**REQUIRED TASKS:**
**a.** Retype the passage of the Gen Z banking article below from "Yet some young" to "around the world.".
**b.** In one to three sentences, explain why the Gen Z banking article below says that young people's skeptical view of banking is a risk for banks if it is not addressed.
**c.** Answer these questions using the Gen Z banking article below:
(i) Which birth years define the Gen Z cohort?
(ii) Which generation is leaving the workforce?
(iii) What might overshadow the compelling features of a banking career?

**PAGE EXCERPT:**

═══

Why Gen Z talent will make or break the future of banking | EY


As more and more Baby Boomers leave the workforce, the need for future talent in the global banking sector is clearer than ever – but how many Gen Zers dream of working in a bank? 

Attracting this generation of workers is both a challenge and an opportunity. Members of the Gen Z cohort (via EY.com US) – everyone born between 1997 and 2012 – have much to gain from a career in banking, and much to offer too. They offer fresh perspectives that align with an increasingly diverse customer base in banks. They also bring valuable technology and data skills that banks need to thrive in an age of digital disruption.

Yet some young people have a skeptical view of the banking sector, regarding it with disinterest or even distrust. For various reasons, a career in banking might not be as appealing as it once was – and if this attitude shift is not addressed, this generation of skilled and critical talent may seek employment elsewhere. This would drain the supply of inbound talent to the sector and pose business continuity and financial risks to banks around the world.

Banks must be thinking about how they can appeal and attract talent to fill a wide range of roles. Banking modernization is under way through the use of digital platforms and automated solutions. Banks play a part in addressing societal issues, such as social inequality through financial-inclusion programs or the climate crisis through sustainable financing. Yet, these compelling features of a banking career might be getting lost in the noise or overshadowed by headlines on bank failures or financial crime scandals. In order to position banking as a sector of choice for future generations, work must be done to shift the narrative and focus on the role of banks as a force for good in society.

═══

**MATERIAL SUPPLIED:**

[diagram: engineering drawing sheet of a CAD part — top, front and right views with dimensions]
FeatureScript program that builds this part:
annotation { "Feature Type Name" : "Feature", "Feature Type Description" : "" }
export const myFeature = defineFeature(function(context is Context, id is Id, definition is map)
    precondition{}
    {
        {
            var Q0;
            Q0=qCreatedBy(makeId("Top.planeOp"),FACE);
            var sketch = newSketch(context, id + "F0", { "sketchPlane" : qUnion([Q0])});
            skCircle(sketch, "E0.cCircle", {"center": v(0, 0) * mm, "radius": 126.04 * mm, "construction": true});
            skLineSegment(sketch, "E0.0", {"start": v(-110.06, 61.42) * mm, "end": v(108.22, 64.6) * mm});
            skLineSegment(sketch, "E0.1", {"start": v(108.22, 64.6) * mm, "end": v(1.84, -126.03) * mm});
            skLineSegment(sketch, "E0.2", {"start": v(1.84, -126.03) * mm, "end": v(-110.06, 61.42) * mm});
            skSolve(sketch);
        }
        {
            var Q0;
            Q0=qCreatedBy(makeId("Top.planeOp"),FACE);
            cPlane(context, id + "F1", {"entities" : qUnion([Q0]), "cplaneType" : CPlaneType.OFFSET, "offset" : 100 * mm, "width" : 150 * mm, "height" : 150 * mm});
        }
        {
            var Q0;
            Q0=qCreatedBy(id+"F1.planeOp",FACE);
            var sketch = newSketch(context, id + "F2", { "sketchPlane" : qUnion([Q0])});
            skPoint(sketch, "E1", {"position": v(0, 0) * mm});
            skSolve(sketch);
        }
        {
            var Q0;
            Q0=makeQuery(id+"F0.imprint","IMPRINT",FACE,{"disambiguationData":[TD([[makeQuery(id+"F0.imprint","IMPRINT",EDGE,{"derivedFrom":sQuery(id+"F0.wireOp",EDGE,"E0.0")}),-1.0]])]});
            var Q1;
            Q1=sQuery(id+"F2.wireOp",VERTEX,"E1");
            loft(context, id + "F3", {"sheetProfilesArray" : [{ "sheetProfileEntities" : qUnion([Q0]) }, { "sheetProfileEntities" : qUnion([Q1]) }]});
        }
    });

═══

**TASK-BY-TASK RESULTS:**
**a.**
Yet some young people have a skeptical view of the banking sector, regarding it with disinterest or even distrust. For various reasons, a career in banking might not be as appealing as it once was – and if this attitude shift is not addressed, this generation of skilled and critical talent may seek employment elsewhere. This would drain the supply of inbound talent to the sector and pose business continuity and financial risks to banks around the world.

**b.** If the attitude shift is not addressed, this generation of skilled and critical talent may seek work elsewhere. That would drain the supply of inbound talent to the sector and pose business continuity and financial risks to banks around the world.

**c.**
(i) 1997 through 2012.
(ii) Baby Boomers.
(iii) Headlines on bank failures or financial crime scandals.